[[ DATA RECORDS open ]]
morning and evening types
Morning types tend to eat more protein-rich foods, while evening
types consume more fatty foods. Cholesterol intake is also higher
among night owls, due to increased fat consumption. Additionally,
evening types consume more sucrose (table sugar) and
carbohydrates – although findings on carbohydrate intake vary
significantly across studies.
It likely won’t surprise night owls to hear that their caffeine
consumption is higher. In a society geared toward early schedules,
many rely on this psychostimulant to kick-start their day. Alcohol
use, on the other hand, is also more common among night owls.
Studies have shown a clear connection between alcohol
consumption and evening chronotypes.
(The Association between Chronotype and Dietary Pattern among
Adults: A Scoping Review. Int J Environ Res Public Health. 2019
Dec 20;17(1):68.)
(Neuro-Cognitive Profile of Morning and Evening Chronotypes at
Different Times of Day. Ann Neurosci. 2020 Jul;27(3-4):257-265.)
[[ DATA RECORDS closed ]]
[[ DATA RECORDS open ]]
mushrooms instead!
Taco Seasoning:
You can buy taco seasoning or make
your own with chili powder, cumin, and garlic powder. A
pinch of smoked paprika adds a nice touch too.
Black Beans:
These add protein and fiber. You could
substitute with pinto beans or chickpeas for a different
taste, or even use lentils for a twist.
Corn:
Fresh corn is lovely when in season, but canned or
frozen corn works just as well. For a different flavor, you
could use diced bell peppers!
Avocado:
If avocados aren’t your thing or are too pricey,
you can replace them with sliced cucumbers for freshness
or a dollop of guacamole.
[[ DATA RECORDS closed ]]
Of all the entries above, output exactly the lines between the one holding "morning and evening types" and the one holding "Different Times of", inclusive.

RESPONSE TO THE EXERCISE
morning and evening types
Morning types tend to eat more protein-rich foods, while evening
types consume more fatty foods. Cholesterol intake is also higher
among night owls, due to increased fat consumption. Additionally,
evening types consume more sucrose (table sugar) and
carbohydrates – although findings on carbohydrate intake vary
significantly across studies.
It likely won’t surprise night owls to hear that their caffeine
consumption is higher. In a society geared toward early schedules,
many rely on this psychostimulant to kick-start their day. Alcohol
use, on the other hand, is also more common among night owls.
Studies have shown a clear connection between alcohol
consumption and evening chronotypes.
(The Association between Chronotype and Dietary Pattern among
Adults: A Scoping Review. Int J Environ Res Public Health. 2019
Dec 20;17(1):68.)
(Neuro-Cognitive Profile of Morning and Evening Chronotypes at
Different Times of Day. Ann Neurosci. 2020 Jul;27(3-4):257-265.)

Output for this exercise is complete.